The idea that the Redeemer no longer works directly with mankind is denounced. In its place we have men who pretend they have authority to replace the Redeemer, and to become the new, vicarious light to which men should look for their salvation.

When men have God’s power, and therefore can open or shut the doors of salvation for others, then men wielding this power command respect, power, wealth, political influence, and this world’s goods. Men desiring to have salvation will give everything, even their own souls into slavery, to men who hold such power.

Nephi lists this problem as the first great lie taught by latter-day gentile churches because it is so very pernicious. It kills those who believe it. They move their love of God to a worship of men.

The Redeemer has never surrendered His role. (John 14: 23; D&C 130: 3; 2 Ne. 9: 41.)

Only the deceived will believe the Redeemer of mankind has given His power unto men. But, based on Nephi’s warnings, this false idea will control latter-day churches as one of the most successful deceptions.

Fireside Details

The location for the fireside to be held on Sunday, October 28th at 7:00 p.m., will be:

Weber State University
Shepherd Union Building
Ballrooms A, B, & C  Third Floor
On a WSU map, building #36

There are elevators up to the third floor. Since it is Sunday, all parking is free.

The doors will open at 6:00 p.m.  There will be some prelude music beginning at approximately 6:30 p.m. 

We would request those who attend leave your cell phones and other recording devices, cameras, etc. in your cars and not bring them into the fireside. There will be professional sound recording taking place, and a high quality digital recording will be made available. There is no reason for anyone to bring any recording device of their own. 

This is free to the public and anyone who is interested may attend.


General Conference

General conference is now over. I listened with interest to the many talks and the few announcements. Here is what I noticed:

The word “revelation” was not used to describe the change to missionary age requirements during the conference.

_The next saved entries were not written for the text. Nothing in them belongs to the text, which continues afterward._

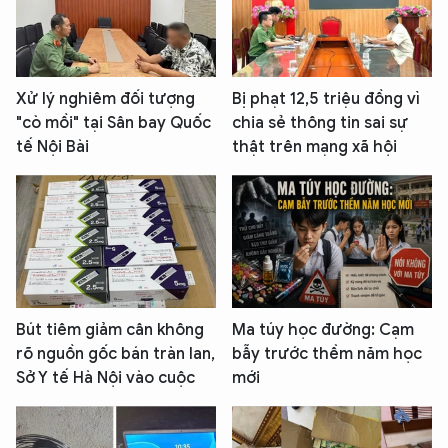
Xử lý nghiêm đối tượng
Bị phạt 12,5 triệu đồng vì
"cò mồi" tại Sân bay Quốc
chia sẻ thông tin sai sự
tế Nội Bài
thật trên mạng xã hội
Bút tiêm giảm cân không
Ma túy học đường: Cạm
rõ nguồn gốc bán tràn lan,
bẫy trước thềm năm học
Sở Y tế Hà Nội vào cuộc
mới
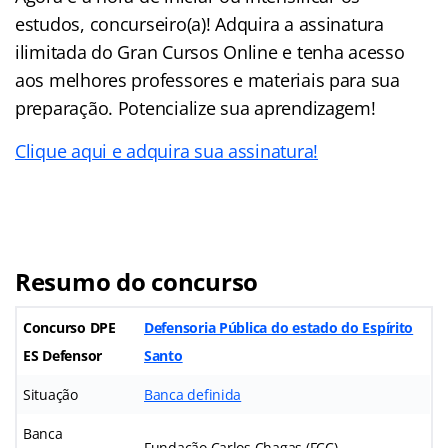
estudos, concurseiro(a)! Adquira a assinatura
ilimitada do Gran Cursos Online e tenha acesso
aos melhores professores e materiais para sua
preparação. Potencialize sua aprendizagem!
Clique aqui e adquira sua assinatura!
Resumo do concurso
Concurso DPE
Defensoria Pública do estado do Espírito
ES Defensor
Santo
Situação
Banca definida
Banca
Fundação Carlos Chagas (FCC)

Immediately following the Saturday morning session where President Monson made the announcement, there was a press conference. The press conference was conducted by Elder Holland and Elder Nelson. In the conference the words used, if my memory is correct, were “revelatory process.”

The only other speaker that I recall mentioning the process was Elder Cook. The word he used was either “inspired” or “inspiration.” Again, I am just going from memory.

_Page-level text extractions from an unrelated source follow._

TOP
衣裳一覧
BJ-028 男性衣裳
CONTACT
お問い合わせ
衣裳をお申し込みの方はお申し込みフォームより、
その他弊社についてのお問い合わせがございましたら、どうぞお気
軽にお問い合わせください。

As a result of the foregoing, the conclusion I find the most interesting is that Elder Nelson was willing to use the word “revelation” in meetings with stake presidents and mission presidents, but did not use that word in the press conference. It is interesting to me that a much stronger word would be used in private meetings.

Knowing the mysteries

Despite the millions of Mormons, we live in a very small church. We cross paths with one another after years of living in different states or different parts of the world.

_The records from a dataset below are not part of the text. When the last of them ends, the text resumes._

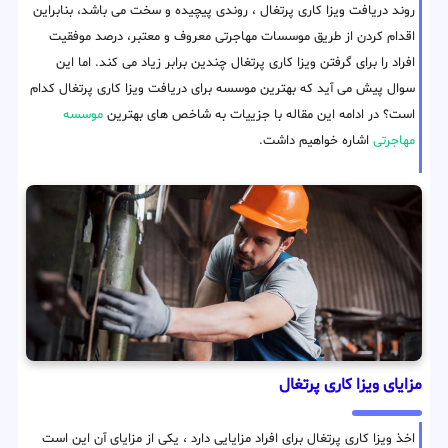
روند دریافت ویزا کاری پرتغال ، روندی پیچیده و سخت می باشد، بنابراین
اقدام کردن از طریق موسسات مهاجرتی معروف و معتبر، درصد موفقیت
افراد را برای گرفتن ویزا کاری پرتغال چندین برابر زیاد می کند. اما این
سوال پیش می آید که بهترین موسسه برای دریافت ویزا کاری پرتغال کدام
است؟ در ادامه این مقاله با جزییات به شاخص های بهترین
موسسه
مهاجرتی
اشاره خواهیم داشت.
مزایای ویزا کاری پرتغال
اخذ ویزا کاری پرتغال برای افراد مزایایی دارد ، یکی از مزایای آن این است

As a result of how small our community is, I have run into people after years of separation and often times been astonished by the difference in them. One of the increasingly frequent things I have noticed comes from a verse in Alma.

Alma taught, “They that will harden their hearts, to them is given the lesser portion of the word until they know nothing concerning his mysteries; and then they are taken captive by the devil, and led by his will down to destruction.” (Alma 12:11.)

I have noticed that the vindication of this doctrine is unrelated to whether my friends have had administrative success in the church. Many of those who have lost understanding and who preach against “knowing the mysteries of God” do so because they have had local administrative positions.

Alma connects losing knowledge of God’s mysteries directly to being “taken captive by the devil” and being “led by his will down to destruction.” So when these friends preach to me against the mysteries and claim they have no desire to know about them, I am troubled in my heart.

The less we trust the teachings of the Book of Mormon the more we draw distant from God.